The Opioid Crisis: Another Example of the High Cost of Protectionism

June 06, 2017

A Washington Post editorial praised Ohio’s decision to sue pharmaceutical companies for promoting opioid pain medication. The claim being made in the suit is that the companies minimized the risk of addiction in order to increase their market.

Incredibly, the piece does not mention the protectionism that gives these drug companies the incentive to push their drugs for improper uses. Government-granted patent monopolies allow the companies to sell their drugs for twenty, thirty, or forty times the free market price. When a government granted monopoly allows a drug company to raise its price by a factor of forty over the free market price it has the same distortionary effects as a trade tariff of 4,000 percent.

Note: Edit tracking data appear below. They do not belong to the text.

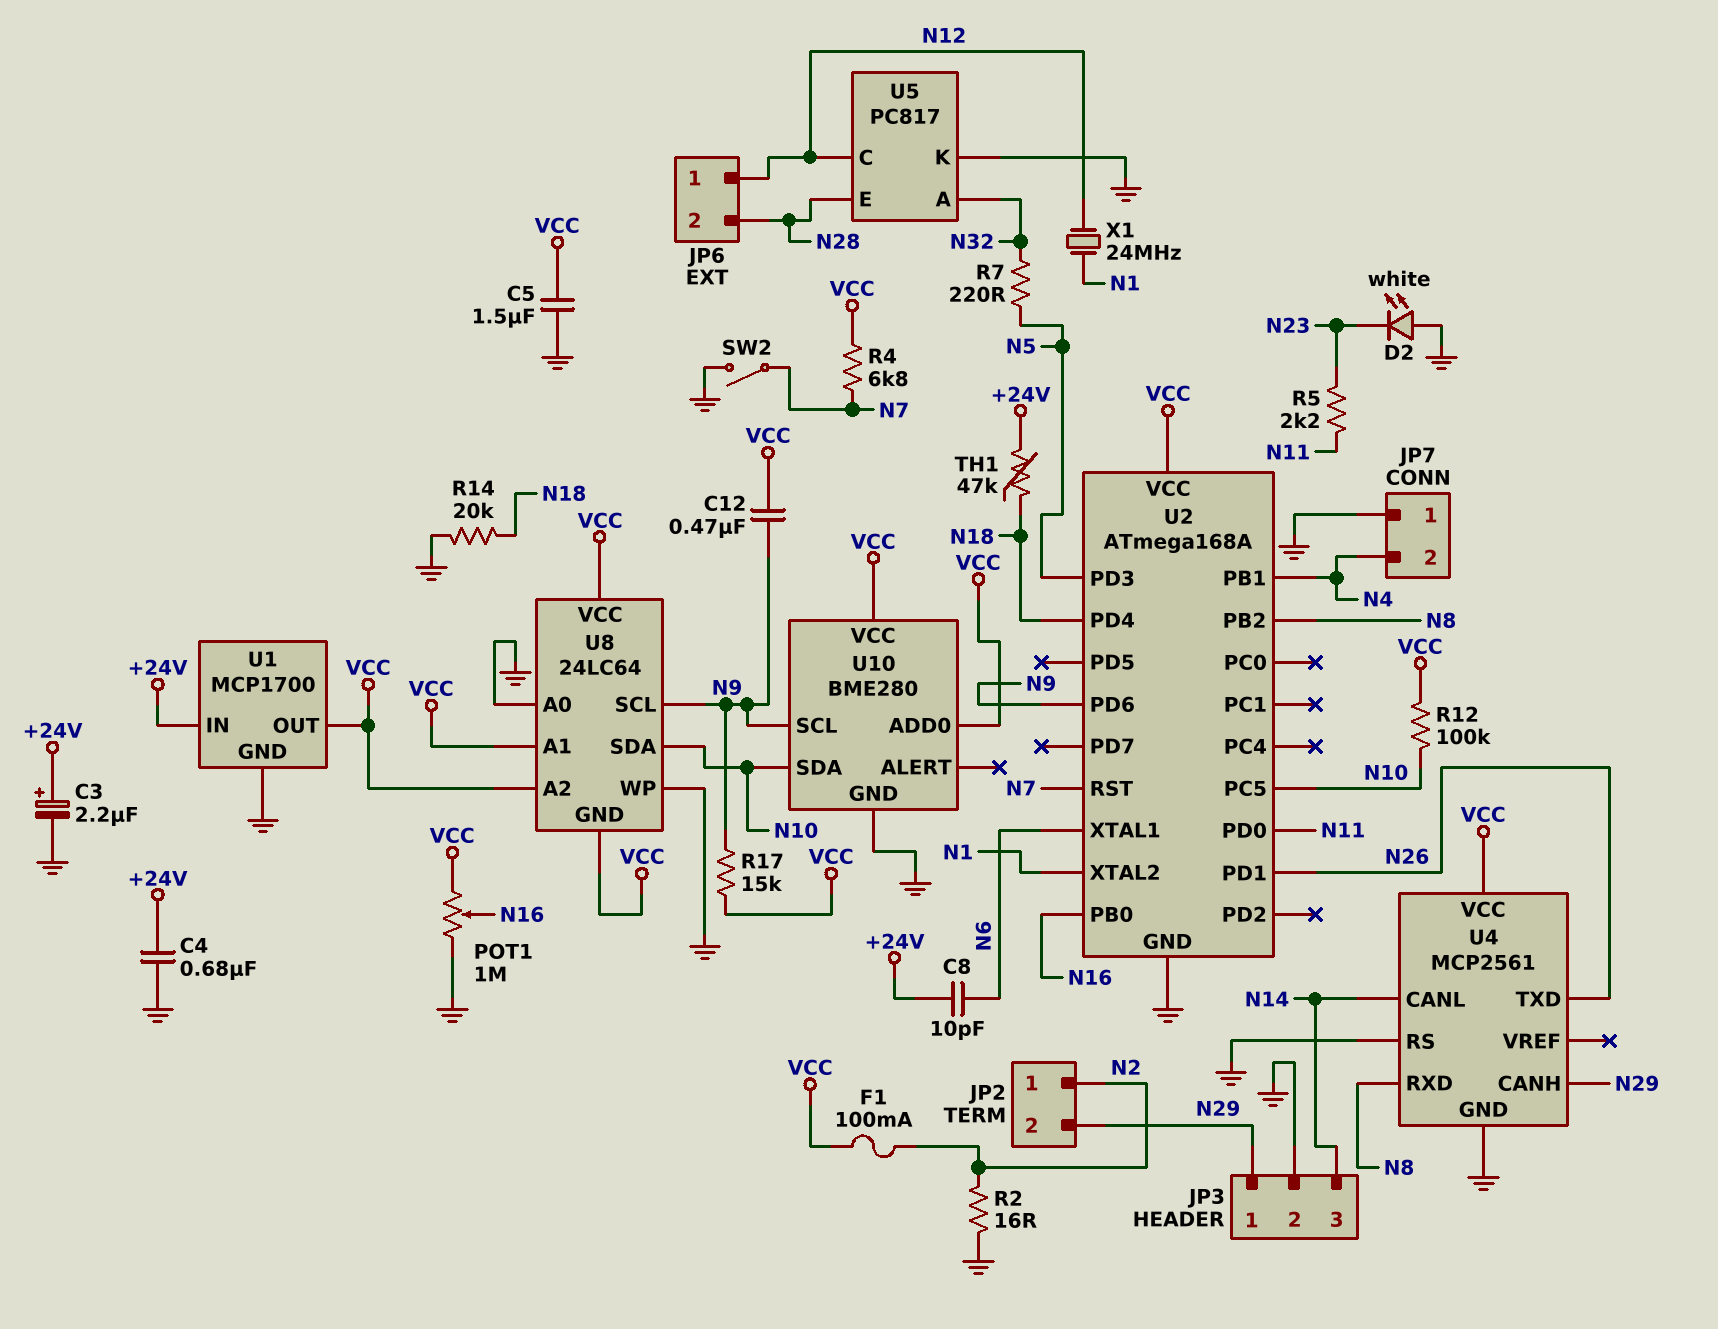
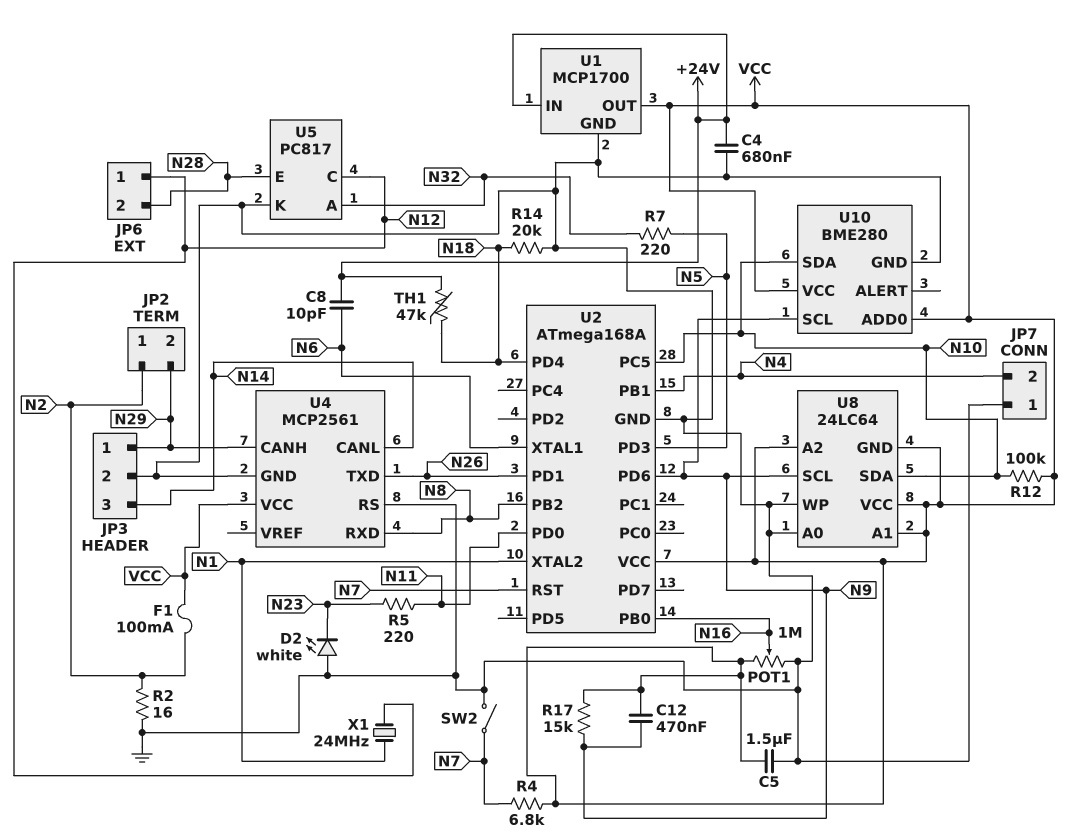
C3: 2.2uF (plus +24V, minus GND) -> none
R5: 2.2k (N11, N23) -> 220 (N11, N23)

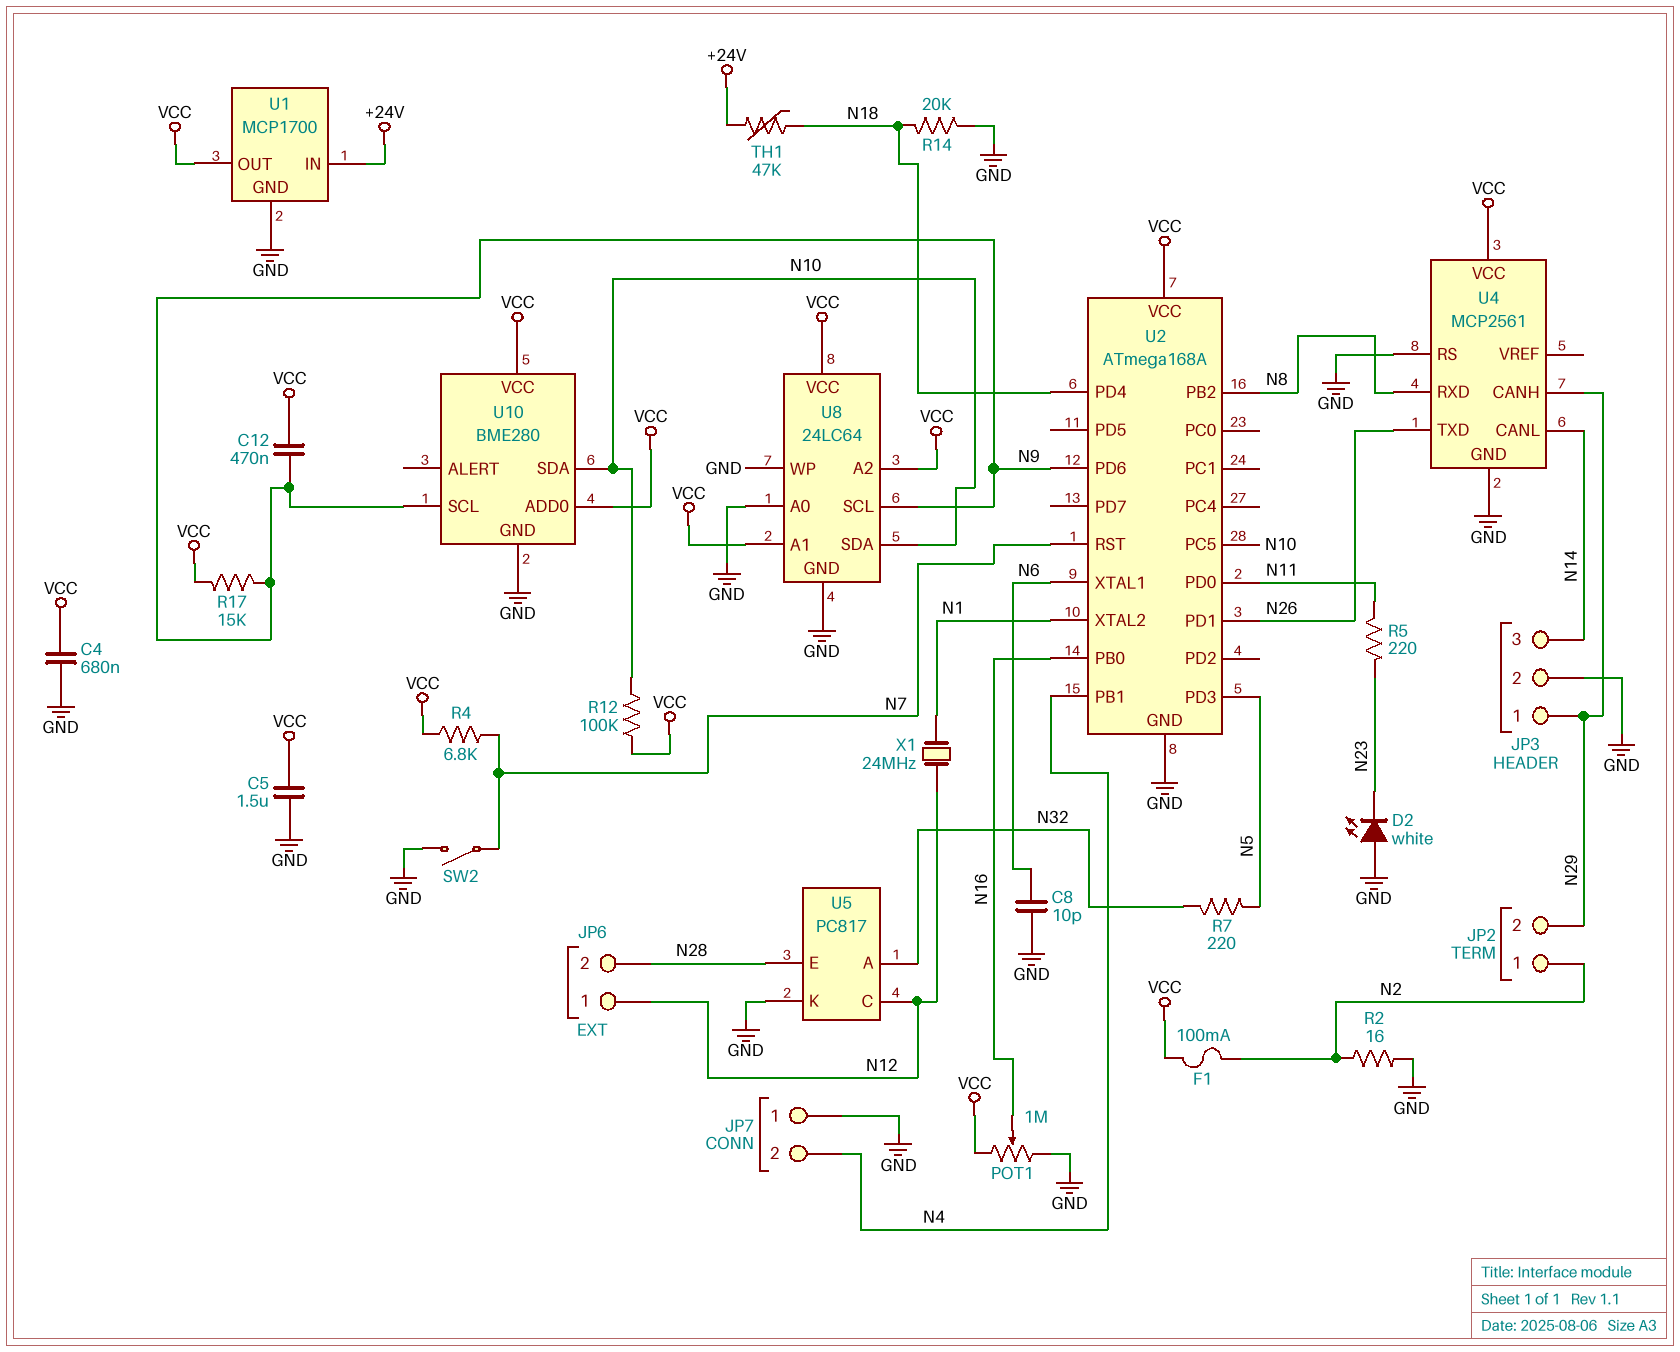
C4: 680nF (+24V, GND) -> 680nF (GND, VCC)
C8: 10pF (+24V, N6) -> 10pF (GND, N6)
U8 pin GND: VCC -> GND

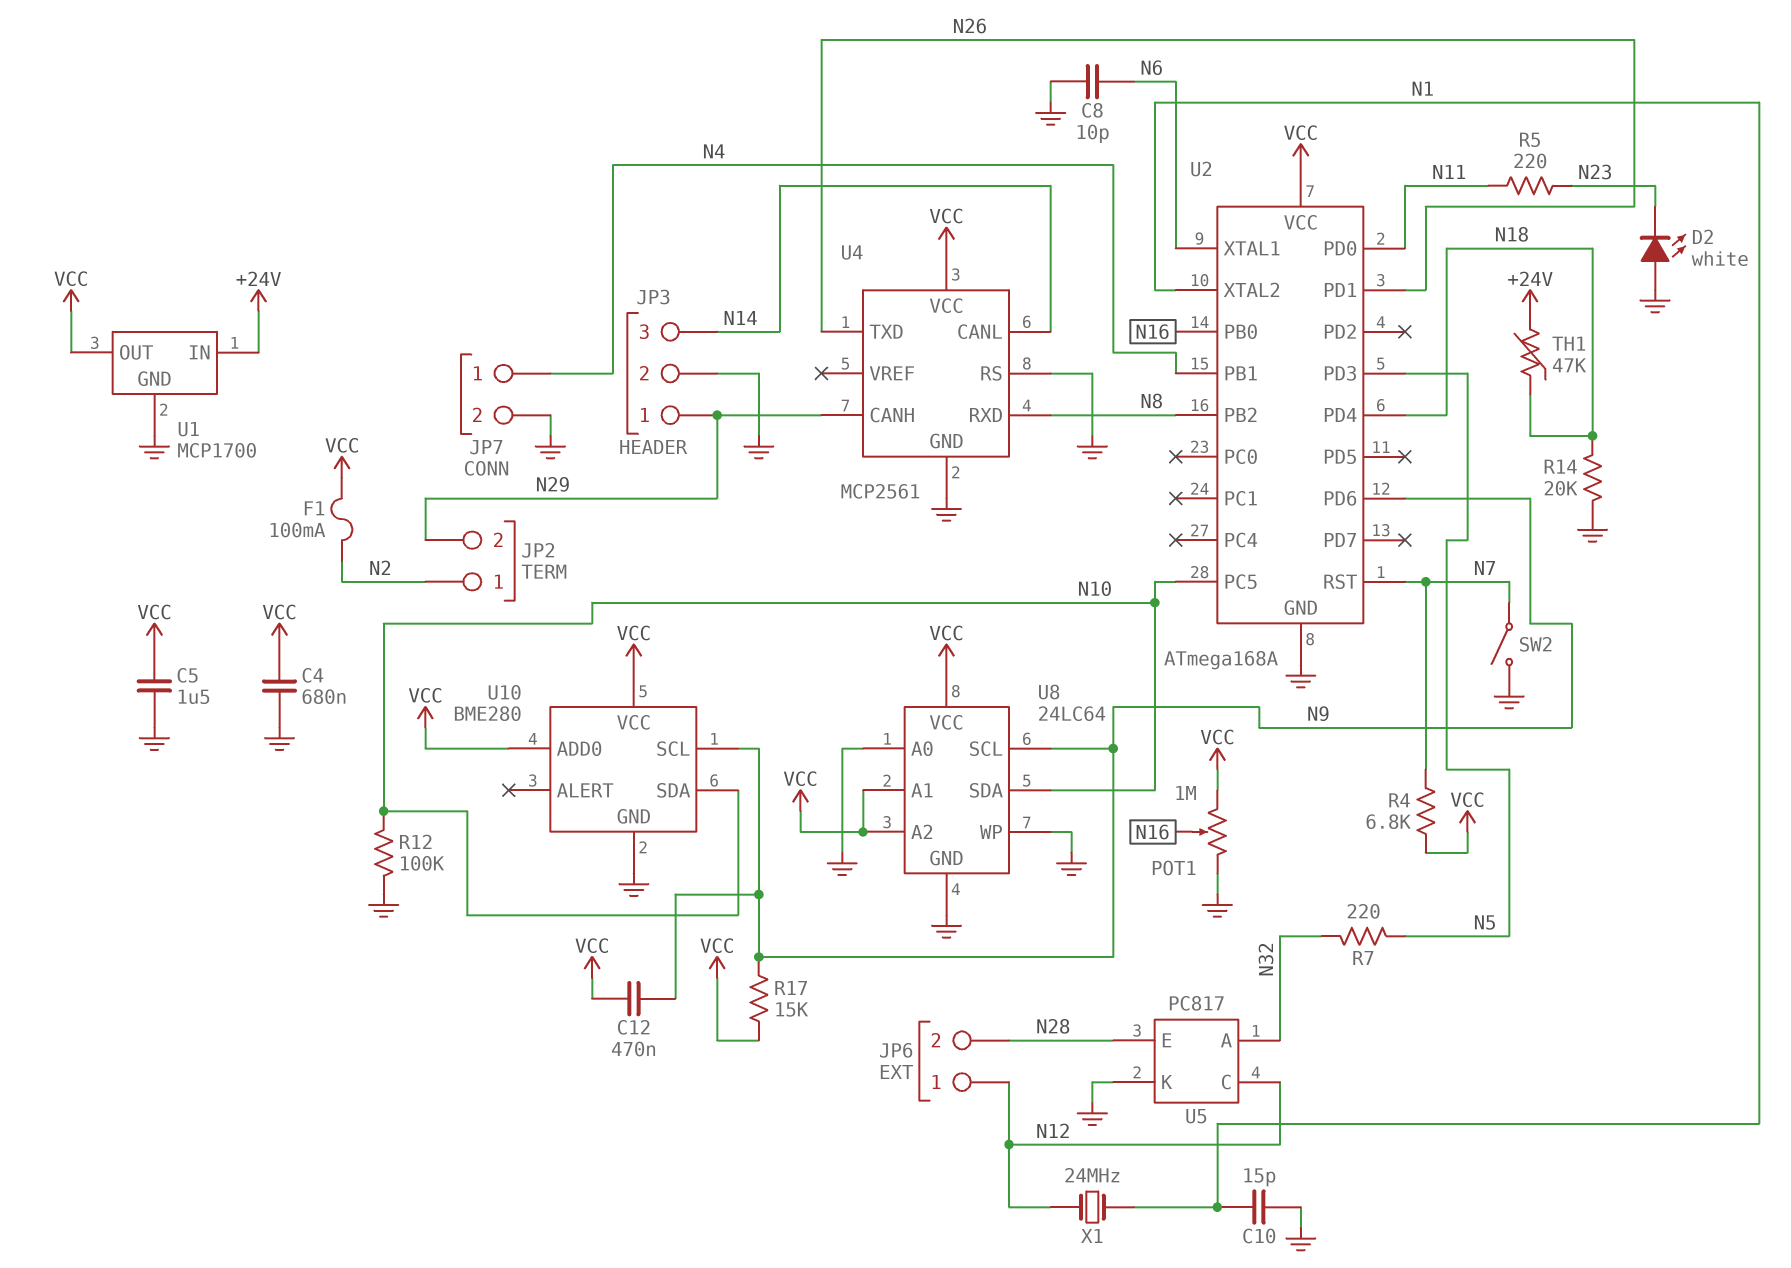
C10: none -> 15pF (GND, N1)
JP7 pin 1: GND -> N4
JP7 pin 2: N4 -> GND
R2: 16 (GND, N2) -> none
R12: 100k (N10, VCC) -> 100k (GND, N10)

While the Post would be very quick to condemn anyone who proposed placing a 10 or 20 percent tariffs on shoes or steel to protect the domestic industry, it is apparently unconcerned about the much larger distortions that result from market barriers that are hundreds of times larger in the case of prescription drugs.

As a result of this protectionism, the country will spend more than $440 billion (around $1,300 per person) for drugs that would likely sell for less than $80 billion in a free market. In addition, this protectionism gives drug companies incentive to lie about the effectiveness and safety of their drugs, as we clearly see in the case of opiod painkillers.

Unfortunately, the Post is so committed to protectionism in this case that it does not want to even talk about the root cause of the problem.